→ What is expected
Which lines in the listing below contain "when"? Copy each of them.

═════ Source material

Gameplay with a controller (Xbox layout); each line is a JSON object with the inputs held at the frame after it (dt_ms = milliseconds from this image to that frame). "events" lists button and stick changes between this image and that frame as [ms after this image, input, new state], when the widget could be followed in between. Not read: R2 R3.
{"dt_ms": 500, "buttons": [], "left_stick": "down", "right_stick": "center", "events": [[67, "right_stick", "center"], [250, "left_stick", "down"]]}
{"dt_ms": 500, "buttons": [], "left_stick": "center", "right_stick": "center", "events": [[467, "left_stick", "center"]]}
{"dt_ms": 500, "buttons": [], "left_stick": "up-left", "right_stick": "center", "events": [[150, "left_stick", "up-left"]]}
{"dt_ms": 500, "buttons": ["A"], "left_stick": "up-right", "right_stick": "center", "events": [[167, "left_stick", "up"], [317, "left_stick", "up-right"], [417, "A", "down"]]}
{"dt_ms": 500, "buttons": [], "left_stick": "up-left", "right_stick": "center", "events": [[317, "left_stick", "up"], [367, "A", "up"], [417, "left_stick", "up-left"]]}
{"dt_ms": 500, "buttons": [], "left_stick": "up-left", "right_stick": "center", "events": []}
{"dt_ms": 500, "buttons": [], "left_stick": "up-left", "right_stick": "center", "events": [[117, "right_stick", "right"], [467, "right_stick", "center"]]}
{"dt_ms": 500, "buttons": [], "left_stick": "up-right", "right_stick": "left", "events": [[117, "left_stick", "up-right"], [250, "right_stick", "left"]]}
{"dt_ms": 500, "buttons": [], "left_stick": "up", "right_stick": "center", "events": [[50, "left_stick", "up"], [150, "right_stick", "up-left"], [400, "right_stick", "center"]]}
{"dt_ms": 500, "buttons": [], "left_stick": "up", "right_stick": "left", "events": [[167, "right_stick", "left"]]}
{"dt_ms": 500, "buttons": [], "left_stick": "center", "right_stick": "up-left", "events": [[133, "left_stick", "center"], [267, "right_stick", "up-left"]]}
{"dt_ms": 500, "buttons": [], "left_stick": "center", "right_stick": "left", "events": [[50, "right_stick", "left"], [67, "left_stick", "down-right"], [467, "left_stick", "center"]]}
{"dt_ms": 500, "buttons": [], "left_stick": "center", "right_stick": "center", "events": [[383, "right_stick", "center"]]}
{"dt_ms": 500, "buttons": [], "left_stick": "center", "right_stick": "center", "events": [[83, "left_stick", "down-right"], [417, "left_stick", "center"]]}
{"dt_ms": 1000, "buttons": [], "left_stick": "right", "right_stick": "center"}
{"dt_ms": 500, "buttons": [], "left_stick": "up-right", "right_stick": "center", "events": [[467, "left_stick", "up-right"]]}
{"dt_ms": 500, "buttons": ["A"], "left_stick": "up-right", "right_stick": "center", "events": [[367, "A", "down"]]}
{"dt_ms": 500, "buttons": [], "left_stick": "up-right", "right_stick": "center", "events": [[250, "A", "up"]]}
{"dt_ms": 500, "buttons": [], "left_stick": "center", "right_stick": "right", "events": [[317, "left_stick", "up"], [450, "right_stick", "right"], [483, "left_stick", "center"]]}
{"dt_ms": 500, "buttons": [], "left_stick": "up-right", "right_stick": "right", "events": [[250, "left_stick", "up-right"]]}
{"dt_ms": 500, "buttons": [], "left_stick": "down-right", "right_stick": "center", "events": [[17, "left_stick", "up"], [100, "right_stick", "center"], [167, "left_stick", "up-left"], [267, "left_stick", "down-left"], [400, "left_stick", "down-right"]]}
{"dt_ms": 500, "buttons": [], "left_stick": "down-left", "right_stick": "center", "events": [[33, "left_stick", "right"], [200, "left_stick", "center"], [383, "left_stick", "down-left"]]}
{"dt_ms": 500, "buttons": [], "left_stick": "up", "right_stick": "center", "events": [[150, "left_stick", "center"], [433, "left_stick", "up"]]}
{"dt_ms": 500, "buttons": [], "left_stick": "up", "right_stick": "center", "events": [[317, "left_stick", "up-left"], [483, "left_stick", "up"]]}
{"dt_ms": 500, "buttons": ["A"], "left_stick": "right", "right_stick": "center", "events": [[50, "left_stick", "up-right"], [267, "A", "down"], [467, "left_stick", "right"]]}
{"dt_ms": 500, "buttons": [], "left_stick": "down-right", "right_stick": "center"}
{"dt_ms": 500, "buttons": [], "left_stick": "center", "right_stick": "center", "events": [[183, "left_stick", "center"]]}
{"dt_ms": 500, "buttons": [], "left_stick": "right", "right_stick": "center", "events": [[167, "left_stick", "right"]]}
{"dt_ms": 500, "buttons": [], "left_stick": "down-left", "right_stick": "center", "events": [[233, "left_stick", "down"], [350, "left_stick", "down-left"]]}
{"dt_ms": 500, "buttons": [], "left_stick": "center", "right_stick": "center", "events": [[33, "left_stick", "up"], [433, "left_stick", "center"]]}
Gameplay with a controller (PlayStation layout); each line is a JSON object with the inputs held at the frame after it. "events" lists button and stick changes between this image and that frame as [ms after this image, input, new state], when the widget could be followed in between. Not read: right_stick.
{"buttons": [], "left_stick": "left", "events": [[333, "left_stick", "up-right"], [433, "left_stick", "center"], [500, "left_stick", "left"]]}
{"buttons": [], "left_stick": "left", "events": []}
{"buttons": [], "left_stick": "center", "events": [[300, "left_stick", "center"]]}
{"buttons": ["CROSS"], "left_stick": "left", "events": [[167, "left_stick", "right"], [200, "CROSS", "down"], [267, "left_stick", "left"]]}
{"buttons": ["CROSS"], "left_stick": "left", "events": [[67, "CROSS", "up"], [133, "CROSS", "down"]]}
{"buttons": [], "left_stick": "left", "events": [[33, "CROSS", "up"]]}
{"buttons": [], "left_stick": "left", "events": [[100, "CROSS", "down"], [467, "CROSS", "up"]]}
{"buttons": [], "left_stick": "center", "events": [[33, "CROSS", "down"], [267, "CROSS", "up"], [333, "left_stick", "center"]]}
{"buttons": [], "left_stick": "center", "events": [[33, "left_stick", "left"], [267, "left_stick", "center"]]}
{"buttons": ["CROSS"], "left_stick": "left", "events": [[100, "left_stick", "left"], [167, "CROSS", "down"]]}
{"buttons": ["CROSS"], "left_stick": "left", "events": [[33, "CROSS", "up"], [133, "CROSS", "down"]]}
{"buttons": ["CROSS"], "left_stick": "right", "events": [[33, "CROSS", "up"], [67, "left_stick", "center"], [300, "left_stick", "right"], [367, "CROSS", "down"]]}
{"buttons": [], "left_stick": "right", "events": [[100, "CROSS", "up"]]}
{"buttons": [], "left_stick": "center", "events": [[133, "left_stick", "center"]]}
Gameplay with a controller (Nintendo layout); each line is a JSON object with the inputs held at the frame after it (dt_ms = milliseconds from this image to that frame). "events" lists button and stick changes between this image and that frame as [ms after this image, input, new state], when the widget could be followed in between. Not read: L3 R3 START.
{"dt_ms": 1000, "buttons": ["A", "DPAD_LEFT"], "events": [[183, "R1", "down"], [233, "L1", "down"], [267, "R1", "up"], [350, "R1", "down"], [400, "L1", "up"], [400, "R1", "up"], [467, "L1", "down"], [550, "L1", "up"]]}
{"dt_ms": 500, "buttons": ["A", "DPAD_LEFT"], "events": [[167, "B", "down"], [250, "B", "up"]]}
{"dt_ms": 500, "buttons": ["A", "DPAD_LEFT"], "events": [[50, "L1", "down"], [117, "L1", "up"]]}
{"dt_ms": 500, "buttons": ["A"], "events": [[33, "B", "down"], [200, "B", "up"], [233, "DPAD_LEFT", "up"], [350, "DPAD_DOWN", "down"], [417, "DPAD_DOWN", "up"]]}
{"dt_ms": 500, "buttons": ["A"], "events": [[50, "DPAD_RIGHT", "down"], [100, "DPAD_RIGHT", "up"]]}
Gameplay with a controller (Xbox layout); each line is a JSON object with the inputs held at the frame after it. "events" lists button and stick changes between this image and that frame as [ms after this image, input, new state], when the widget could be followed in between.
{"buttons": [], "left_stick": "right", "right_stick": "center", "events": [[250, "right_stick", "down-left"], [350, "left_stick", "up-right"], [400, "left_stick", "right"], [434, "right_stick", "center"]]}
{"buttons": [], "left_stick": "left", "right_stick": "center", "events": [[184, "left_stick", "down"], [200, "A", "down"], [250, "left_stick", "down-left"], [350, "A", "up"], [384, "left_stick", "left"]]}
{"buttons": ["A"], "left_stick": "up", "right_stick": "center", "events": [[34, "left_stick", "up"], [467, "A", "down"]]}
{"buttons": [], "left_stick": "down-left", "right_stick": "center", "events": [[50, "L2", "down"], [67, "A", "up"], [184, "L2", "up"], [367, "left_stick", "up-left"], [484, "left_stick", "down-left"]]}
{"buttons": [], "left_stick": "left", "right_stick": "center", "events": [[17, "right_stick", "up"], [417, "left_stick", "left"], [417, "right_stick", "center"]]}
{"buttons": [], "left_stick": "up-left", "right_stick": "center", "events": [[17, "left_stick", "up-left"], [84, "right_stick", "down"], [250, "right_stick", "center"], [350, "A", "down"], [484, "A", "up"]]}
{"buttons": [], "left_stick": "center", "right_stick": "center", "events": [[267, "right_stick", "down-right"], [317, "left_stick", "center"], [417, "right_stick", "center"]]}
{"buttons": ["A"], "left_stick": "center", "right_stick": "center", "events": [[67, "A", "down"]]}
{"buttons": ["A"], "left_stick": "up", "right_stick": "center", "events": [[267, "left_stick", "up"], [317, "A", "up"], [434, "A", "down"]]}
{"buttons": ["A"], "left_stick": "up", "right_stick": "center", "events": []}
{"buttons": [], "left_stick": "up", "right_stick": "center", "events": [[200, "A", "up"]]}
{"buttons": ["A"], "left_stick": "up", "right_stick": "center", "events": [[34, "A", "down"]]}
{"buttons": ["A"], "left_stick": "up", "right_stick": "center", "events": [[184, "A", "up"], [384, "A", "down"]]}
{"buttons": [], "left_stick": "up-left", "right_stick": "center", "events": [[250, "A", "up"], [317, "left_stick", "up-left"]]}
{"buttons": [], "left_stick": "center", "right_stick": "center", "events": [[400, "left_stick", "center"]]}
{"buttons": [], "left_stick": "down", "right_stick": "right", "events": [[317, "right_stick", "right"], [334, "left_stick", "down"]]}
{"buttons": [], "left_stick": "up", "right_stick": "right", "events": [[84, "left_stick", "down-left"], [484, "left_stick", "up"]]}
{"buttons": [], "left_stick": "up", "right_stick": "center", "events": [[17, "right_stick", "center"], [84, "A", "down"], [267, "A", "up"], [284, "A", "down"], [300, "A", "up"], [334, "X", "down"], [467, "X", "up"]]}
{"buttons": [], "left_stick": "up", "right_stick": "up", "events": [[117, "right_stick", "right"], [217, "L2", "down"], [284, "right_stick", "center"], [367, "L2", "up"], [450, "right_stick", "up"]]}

══════════

→ Task result
Gameplay with a controller (Xbox layout); each line is a JSON object with the inputs held at the frame after it (dt_ms = milliseconds from this image to that frame). "events" lists button and stick changes between this image and that frame as [ms after this image, input, new state], when the widget could be followed in between. Not read: R2 R3.
Gameplay with a controller (PlayStation layout); each line is a JSON object with the inputs held at the frame after it. "events" lists button and stick changes between this image and that frame as [ms after this image, input, new state], when the widget could be followed in between. Not read: right_stick.
Gameplay with a controller (Nintendo layout); each line is a JSON object with the inputs held at the frame after it (dt_ms = milliseconds from this image to that frame). "events" lists button and stick changes between this image and that frame as [ms after this image, input, new state], when the widget could be followed in between. Not read: L3 R3 START.
Gameplay with a controller (Xbox layout); each line is a JSON object with the inputs held at the frame after it. "events" lists button and stick changes between this image and that frame as [ms after this image, input, new state], when the widget could be followed in between.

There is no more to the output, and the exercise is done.